グレアムたちが一生真面目に働いても、一隻買えるか買えないかという大きさだ。
「あれを寄越すって、正気か?」
「物資を買い付けながら進んで来たはいいが、国外まで付いてくるほど、骨のある水夫は少なくてな」
水夫として雇いたいのか。そう思ったグレアムだが、今までの話から考えれば少し違うような気もしている。
そして彼は学が無ければ気も短いので、すぐに結論を求めた。
「俺らに何してほしいのか。まあ、先に提案を言えや」
「俺の船団で船長をやらないか。付いてくる気があるのなら、船を一隻任せる」
畑で一度失敗しているグレアムは、未経験の仕事へ少し及び腰になっていた。
しかしその心底を見透かすかのように、海賊風の男は言う。
「半年だけなら出稼ぎできるというベテランがいるんだが、そいつがいる間に操船を覚えればいい」
「なるほどな。

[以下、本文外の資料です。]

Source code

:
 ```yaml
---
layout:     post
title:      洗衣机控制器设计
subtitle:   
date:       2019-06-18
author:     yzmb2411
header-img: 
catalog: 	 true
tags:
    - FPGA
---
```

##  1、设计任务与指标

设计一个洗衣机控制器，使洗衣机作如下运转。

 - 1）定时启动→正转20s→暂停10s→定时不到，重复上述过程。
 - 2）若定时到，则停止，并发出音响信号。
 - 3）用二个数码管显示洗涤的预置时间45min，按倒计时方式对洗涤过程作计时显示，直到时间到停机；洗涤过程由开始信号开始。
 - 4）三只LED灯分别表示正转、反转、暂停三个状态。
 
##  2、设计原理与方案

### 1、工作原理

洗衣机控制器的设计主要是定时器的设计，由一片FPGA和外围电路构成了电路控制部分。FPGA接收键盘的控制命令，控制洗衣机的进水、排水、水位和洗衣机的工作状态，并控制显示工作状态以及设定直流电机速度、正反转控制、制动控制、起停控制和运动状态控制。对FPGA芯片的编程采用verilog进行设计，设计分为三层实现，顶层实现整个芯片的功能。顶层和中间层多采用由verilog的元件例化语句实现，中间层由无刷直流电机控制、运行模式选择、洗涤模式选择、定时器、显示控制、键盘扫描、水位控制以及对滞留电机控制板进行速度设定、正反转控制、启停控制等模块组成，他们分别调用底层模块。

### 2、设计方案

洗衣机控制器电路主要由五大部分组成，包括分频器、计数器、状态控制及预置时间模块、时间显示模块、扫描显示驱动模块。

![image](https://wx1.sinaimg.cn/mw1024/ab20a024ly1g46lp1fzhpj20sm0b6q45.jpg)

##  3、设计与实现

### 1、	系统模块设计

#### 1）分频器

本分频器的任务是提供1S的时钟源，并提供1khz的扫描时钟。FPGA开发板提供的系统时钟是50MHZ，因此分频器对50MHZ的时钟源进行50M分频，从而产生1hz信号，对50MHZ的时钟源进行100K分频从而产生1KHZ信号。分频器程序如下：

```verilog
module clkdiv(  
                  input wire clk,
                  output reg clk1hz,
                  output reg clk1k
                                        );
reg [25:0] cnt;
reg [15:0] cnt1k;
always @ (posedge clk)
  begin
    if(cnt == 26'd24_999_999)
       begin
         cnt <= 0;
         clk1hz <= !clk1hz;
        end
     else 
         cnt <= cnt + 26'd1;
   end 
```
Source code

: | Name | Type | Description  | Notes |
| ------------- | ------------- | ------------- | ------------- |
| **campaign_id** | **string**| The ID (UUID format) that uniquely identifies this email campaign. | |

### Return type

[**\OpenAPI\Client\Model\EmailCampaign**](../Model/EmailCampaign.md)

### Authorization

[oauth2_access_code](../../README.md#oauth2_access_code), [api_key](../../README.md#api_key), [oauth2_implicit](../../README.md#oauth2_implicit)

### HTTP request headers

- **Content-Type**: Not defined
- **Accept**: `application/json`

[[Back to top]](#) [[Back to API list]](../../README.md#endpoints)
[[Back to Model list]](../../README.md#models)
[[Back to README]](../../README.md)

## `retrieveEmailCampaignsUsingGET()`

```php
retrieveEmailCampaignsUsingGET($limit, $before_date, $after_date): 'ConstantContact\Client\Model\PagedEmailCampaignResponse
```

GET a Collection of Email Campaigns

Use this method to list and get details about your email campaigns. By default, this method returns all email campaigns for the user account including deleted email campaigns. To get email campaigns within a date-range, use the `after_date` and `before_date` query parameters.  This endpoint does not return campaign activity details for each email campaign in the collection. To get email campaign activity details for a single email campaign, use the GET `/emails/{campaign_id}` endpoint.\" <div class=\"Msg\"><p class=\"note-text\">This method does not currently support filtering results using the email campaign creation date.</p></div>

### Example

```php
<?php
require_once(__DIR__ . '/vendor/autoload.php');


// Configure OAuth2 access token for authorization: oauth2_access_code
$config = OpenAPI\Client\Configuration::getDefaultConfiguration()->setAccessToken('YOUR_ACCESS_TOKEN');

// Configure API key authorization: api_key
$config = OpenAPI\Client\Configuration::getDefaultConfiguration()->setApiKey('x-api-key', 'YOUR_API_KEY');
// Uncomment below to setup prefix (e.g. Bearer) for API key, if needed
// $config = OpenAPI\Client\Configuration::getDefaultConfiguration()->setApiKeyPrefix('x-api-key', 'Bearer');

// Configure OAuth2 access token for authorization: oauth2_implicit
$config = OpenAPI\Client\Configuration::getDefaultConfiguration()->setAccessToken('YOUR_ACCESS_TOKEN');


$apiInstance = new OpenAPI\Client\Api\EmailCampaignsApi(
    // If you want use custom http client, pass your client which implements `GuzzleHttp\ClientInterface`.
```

……で、俺らみたいな貧乏人に声を掛けた理由は?」
「見るからに貧乏だからさ。失うものが何も無い人間は――強い」
男は力強く言い切った。それなりの修羅場を潜ってきたグレアムからしても、思わず感嘆するほど説得力がある言葉だ。
「勝負の海へ漕ぎ出す気があるのなら、国を越えて殴り込みに行こうという誘いだ」
「……殴り込みか」
「ああ。行く手には当然海賊がいるし、天候との戦いにもなる。過酷な道だが……稼ぎはデカいぞ」
障害は困難なほど燃えるし、難易度が高いほど挑戦への意欲も湧く。
そして何より、これはグレアムが夢見た一攫千金への一里塚だ。
「いずれは独立してもいい。立ちはだかる全てを蹴散らし、富を掴む気概はあるか」
「船乗り、ねぇ……」
故国と外国と往復する貿易商になろうという、突拍子も無い提案。
これにグレアムは――
「よし、やるか」
すぐに乗った。
多少怪しかろうと、船に乗ってしまえば、あとは流れで何とかなると思ったのだ。
「アニキぃ、マジで言ってんすか?」
「ああ。この潮、逃すことはねぇ」
この決断の早さには子分たちも驚いたが、グレアムは大真面目だ。
久しく見せなかった獰猛な笑みを浮かべて、彼は船を指す。
「今日中に荷物をまとめて、あれに乗り込むぞ」
「そうだ、男なら波に乗れ」
短絡的と言えるほどの決断力、そして無駄とも言える行動力。これこそがグレアムの真骨頂だ。
人生を賭けて海外へ渡る。
彼は一瞬で、自らの行く道をそう定めた。
「俺はグレアムってんだ。アンタは?」
「オケアノスだ。俺のことは団長と呼べ」
彼がグレアムに声を掛けたのは偶然だ。
酒場に入って真っ先に目についたから勧誘してみた。それだけの理由でしかない。
それが人生を丸ごと変えてしまったのだから、グレアムは運を掴んだと言うべきだろう。
「見ろ、機会を逃して悔しそうな顔をしている奴もいる。決断すべき時にすぐ動けなければ、好機をモノにできるはずがないのさ」
オケアノスに言われてグレアムが周囲を見渡せば、一旗揚げたい若者が数名、羨ましそうな顔をして彼らを見ていた。
だから彼は周囲にも聞こえるように、聞こえよがしに続ける。
「定員はあと5名。来る気があるなら今すぐ手を挙げることだ」
「5人って、俺の子分だけで埋まるぞ?」
「バカを言え、それはもう頭数に入っている。全員、共に行くのだろう?」
オケアノスは既に、グレアム一行は全員付いてくるだろうと確信している。
彼が言った枠は、酒場でたむろしている港湾作業員たちの中から、追加で採用する数を指していた。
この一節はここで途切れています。